» **What you should do**
Reproduce the items character for character, from the line holding "pose: elev=298.7 azim=288.9" through the end of the items, inclusive.

» **Data shown**
————

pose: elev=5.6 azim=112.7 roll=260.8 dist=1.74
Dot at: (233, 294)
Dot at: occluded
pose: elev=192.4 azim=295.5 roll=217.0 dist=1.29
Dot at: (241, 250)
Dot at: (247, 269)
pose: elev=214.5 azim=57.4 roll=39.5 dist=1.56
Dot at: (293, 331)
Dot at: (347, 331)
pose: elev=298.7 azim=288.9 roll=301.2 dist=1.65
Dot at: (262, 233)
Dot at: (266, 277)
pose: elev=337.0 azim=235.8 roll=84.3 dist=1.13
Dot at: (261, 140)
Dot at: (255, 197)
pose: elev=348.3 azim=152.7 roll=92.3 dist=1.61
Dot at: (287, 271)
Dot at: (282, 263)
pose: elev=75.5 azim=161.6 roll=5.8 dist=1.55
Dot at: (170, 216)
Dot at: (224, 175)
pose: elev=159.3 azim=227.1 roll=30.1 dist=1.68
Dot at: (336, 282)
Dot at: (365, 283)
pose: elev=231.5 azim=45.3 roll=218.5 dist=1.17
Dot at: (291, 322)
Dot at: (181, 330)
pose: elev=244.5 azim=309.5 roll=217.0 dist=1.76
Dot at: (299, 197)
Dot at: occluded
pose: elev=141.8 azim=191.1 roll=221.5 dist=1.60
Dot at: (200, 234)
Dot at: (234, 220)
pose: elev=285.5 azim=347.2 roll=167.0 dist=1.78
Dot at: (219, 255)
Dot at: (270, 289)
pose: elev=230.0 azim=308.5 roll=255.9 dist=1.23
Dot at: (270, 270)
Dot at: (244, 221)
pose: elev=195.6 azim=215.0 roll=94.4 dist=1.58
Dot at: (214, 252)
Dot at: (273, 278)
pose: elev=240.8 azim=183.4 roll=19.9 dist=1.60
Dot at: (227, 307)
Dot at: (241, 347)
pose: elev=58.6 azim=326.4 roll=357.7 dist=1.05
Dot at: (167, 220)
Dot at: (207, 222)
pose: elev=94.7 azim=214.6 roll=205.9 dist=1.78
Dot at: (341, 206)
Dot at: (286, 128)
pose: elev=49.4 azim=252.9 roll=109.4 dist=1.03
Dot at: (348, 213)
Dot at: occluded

————

» **Answer to the problem**
pose: elev=298.7 azim=288.9 roll=301.2 dist=1.65
Dot at: (262, 233)
Dot at: (266, 277)
pose: elev=337.0 azim=235.8 roll=84.3 dist=1.13
Dot at: (261, 140)
Dot at: (255, 197)
pose: elev=348.3 azim=152.7 roll=92.3 dist=1.61
Dot at: (287, 271)
Dot at: (282, 263)
pose: elev=75.5 azim=161.6 roll=5.8 dist=1.55
Dot at: (170, 216)
Dot at: (224, 175)
pose: elev=159.3 azim=227.1 roll=30.1 dist=1.68
Dot at: (336, 282)
Dot at: (365, 283)
pose: elev=231.5 azim=45.3 roll=218.5 dist=1.17
Dot at: (291, 322)
Dot at: (181, 330)
pose: elev=244.5 azim=309.5 roll=217.0 dist=1.76
Dot at: (299, 197)
Dot at: occluded
pose: elev=141.8 azim=191.1 roll=221.5 dist=1.60
Dot at: (200, 234)
Dot at: (234, 220)
pose: elev=285.5 azim=347.2 roll=167.0 dist=1.78
Dot at: (219, 255)
Dot at: (270, 289)
pose: elev=230.0 azim=308.5 roll=255.9 dist=1.23
Dot at: (270, 270)
Dot at: (244, 221)
pose: elev=195.6 azim=215.0 roll=94.4 dist=1.58
Dot at: (214, 252)
Dot at: (273, 278)
pose: elev=240.8 azim=183.4 roll=19.9 dist=1.60
Dot at: (227, 307)
Dot at: (241, 347)
pose: elev=58.6 azim=326.4 roll=357.7 dist=1.05
Dot at: (167, 220)
Dot at: (207, 222)
pose: elev=94.7 azim=214.6 roll=205.9 dist=1.78
Dot at: (341, 206)
Dot at: (286, 128)
pose: elev=49.4 azim=252.9 roll=109.4 dist=1.03
Dot at: (348, 213)
Dot at: occluded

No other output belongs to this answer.